Before I say anything, I wanna say that I’m happy for that team and think they made a very cool game. very little if anything I am writing here is a judgement on the game itself or the quality of the experience therein. It’s good! if you play it, I think you’ll have fun.
But while I’m often interesting in talking about games, I’m also interested in how we talk about games. This is what made Horses fascinating to me and it’s draw me out to write again. Because as the night went on and Geoff Keighley talked about the power of indie games like Expedition 33, I couldn’t help but feel a bit uncomfortable. Something felt off, y’know?
In watching Expedition 33 get subsumed into Keighley’s mainstream machine and the narrative picture he wanted to paint about 2025, I couldn’t help but frown. 2025 might be the year where indie games and alternative sub-genres outshine a flagging AAA space but I think we need to be honest about what drew Keighley to Expedition 33 and drove him to drag that game first and foremost into the narrative he was trying to build. Because when Geoff Keighley mentioned “indie games” what he really means to say is “indie games of a certain scale and aesthetic.” This is what many people mean!

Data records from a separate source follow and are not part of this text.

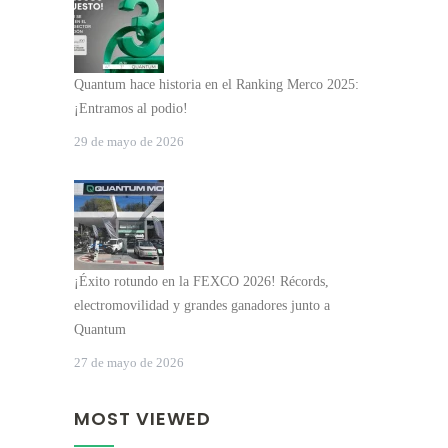
Quantum hace historia en el Ranking Merco 2025:
¡Entramos al podio!
29 de mayo de 2026
¡Éxito rotundo en la FEXCO 2026! Récords,
electromovilidad y grandes ganadores junto a
Quantum
27 de mayo de 2026
MOST VIEWED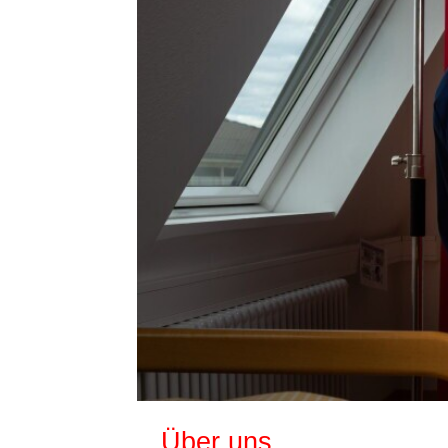
Über uns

So I want to talk about RPGs and I want to maybe talk about budgets and I want to talk about respectability. Because for as impressive a story I think Expedition 33, it hardly a mistake that the indie RPG that supposedly redeems the genre is one which, national identity or not, chases so hard after AAA games and Hollywood…
It’s interesting because the meaning of the word “independent” is shifting for games, in the same way it shifted for Hollywood movies.
Essentially one guy made Stardew Valley, and funded it himself. Most of the development of Clair Obscur was funded by a publisher, Kepler Interactive.
So… for games “independent” now means “not funded by one of the major game studios.” Not really “independent” as it used to mean. That’s too bad.
Yeah, I refuse to call anything ‘indie’ that is not in fact independent of a publisher. We already have A, AA, and AAA to denote budgets and scale. Rebranding ‘indie’ to mean ‘A’ or ‘AA’ games from third-party studios under a publisher is drinking the publisher kool-aid. Sony especially pushed this angle.